━━━━━ Document text ━━━━━
Qaffin (قفّين) is a Palestinian town located 22 km northeast of Tulkarm in the Tulkarm Governorate in the northwestern West Bank. The town is an agricultural town. According to the Palestinian Central Bureau of Statistics, its population was over 8,387 in 2007 and 10,690 in 2017. The built-up area of the town is 1,000 dunams.

==History==
Ceramics from the Byzantine era have been found here.

In 1265, Qaffin was one of the estates given by Sultan Baibars to his followers after his victory over the Crusaders. Half of Qaffin was given to emir Rukn al-Din Baibars al-Mu'izzi.

===Ottoman era===
In 1517 the village was incorporated into the Ottoman Empire with the rest of Palestine. During the 16th and 17th centuries, Turabay Emirate (1517-1683), which encompassed also the Jezreel Valley, Haifa, Jenin, Beit She'an Valley, northern Jabal Nablus, Bilad al-Ruha/Ramot Menashe, and the northern part of the Sharon plain.

In the 1596 Ottoman tax-records a village named Qaffin appeared part of the nahiya (subdistrict) of Jenin under the liwa' (district) of Lajjun, with a population of 27 Muslim households. They paid taxes on a number of products, including wheat, barley, summer crops, olives, goats and beehives, in addition to occasional revenues and a press for olive oil or grape syrup; a total of 9,000 akçe.
━━━━━ Given data ━━━━━
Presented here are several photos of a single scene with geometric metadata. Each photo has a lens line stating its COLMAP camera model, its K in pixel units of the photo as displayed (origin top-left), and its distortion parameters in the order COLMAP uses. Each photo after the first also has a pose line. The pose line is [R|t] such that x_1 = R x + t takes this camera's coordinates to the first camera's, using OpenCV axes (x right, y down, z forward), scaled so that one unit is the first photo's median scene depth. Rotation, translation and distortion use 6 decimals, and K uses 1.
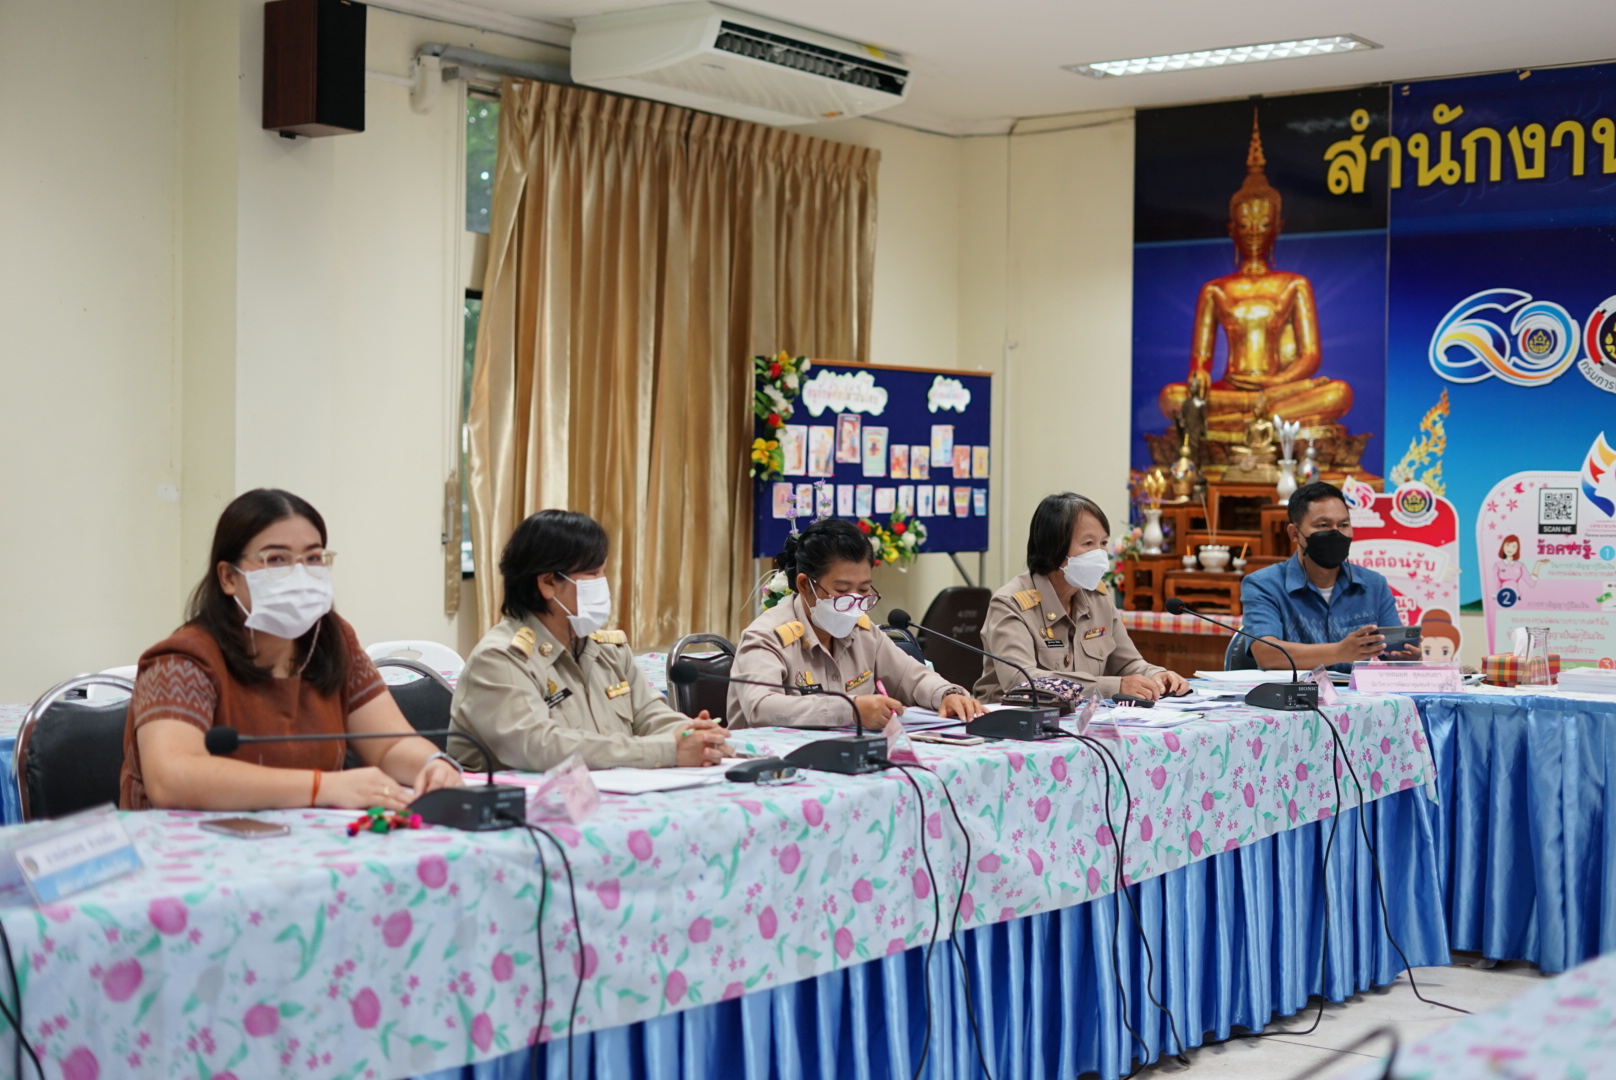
lens RADIAL K [[2359.1, 0, 791.7], [0, 2359.1, 540.1], [0, 0, 1]] dist [-0.017619, 0.000000]
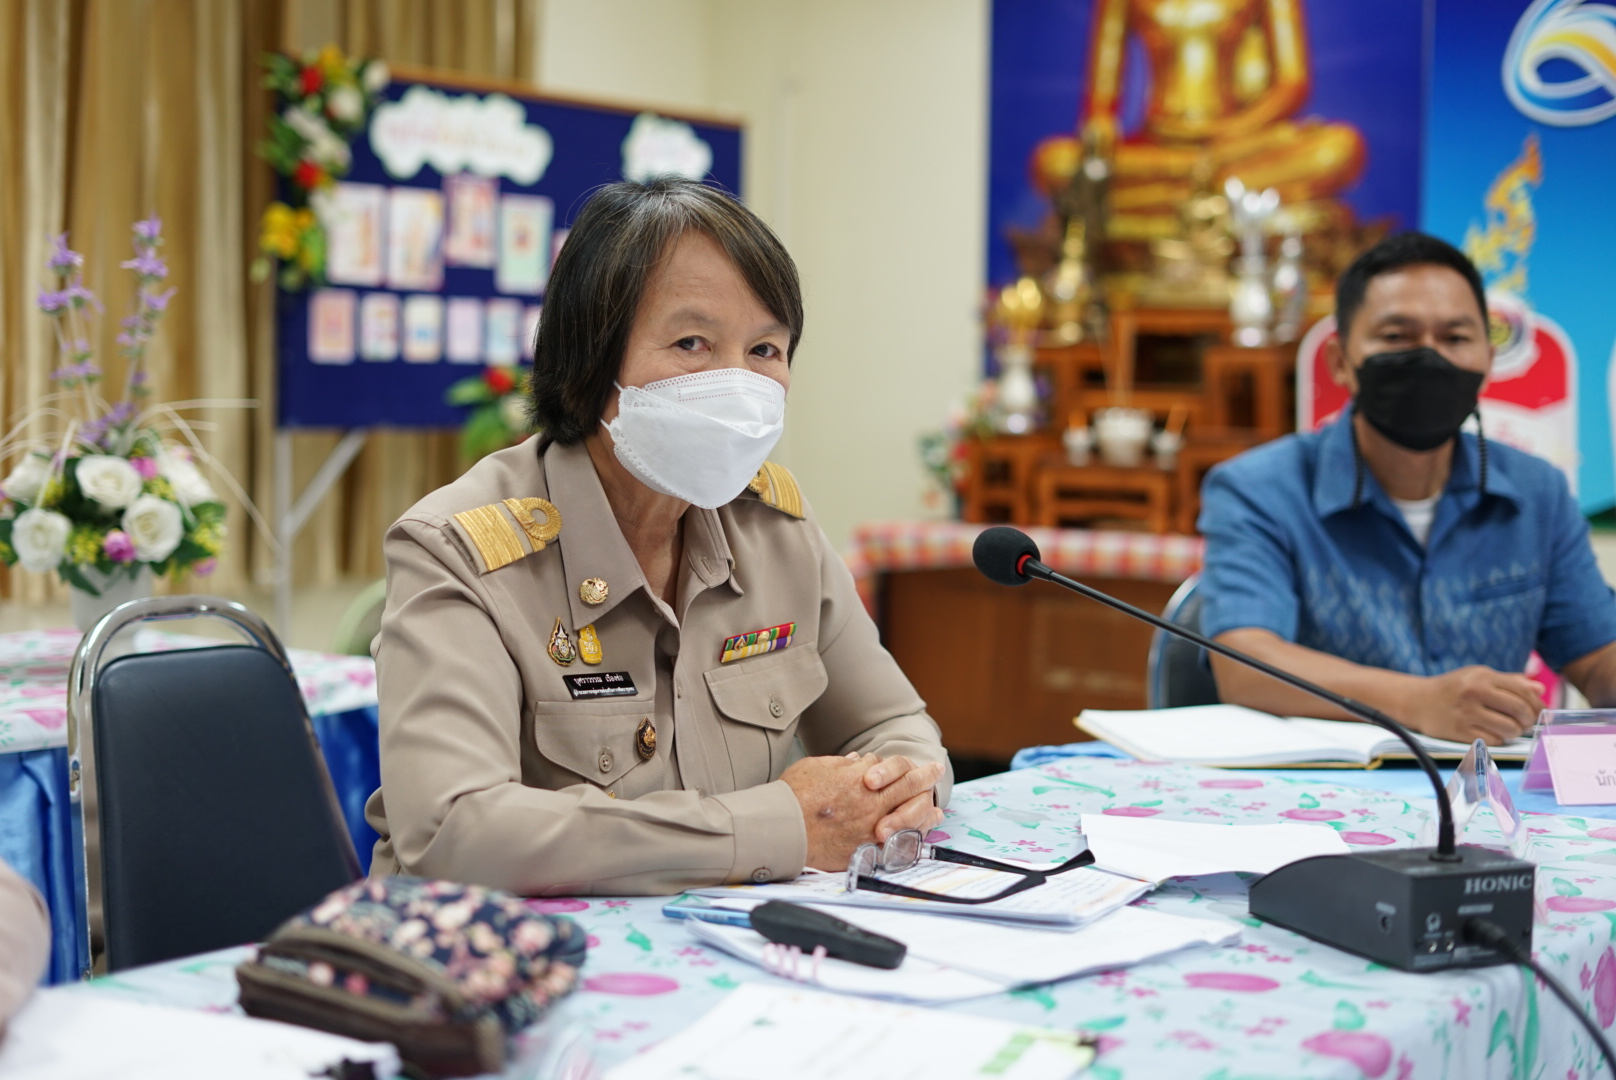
━━━━━
Task statement
According to the Qaffin text, how many Muslim households did the village have in the 1596 Ottoman tax records? The listing isn't needed for this.

Reply
27 Muslim households.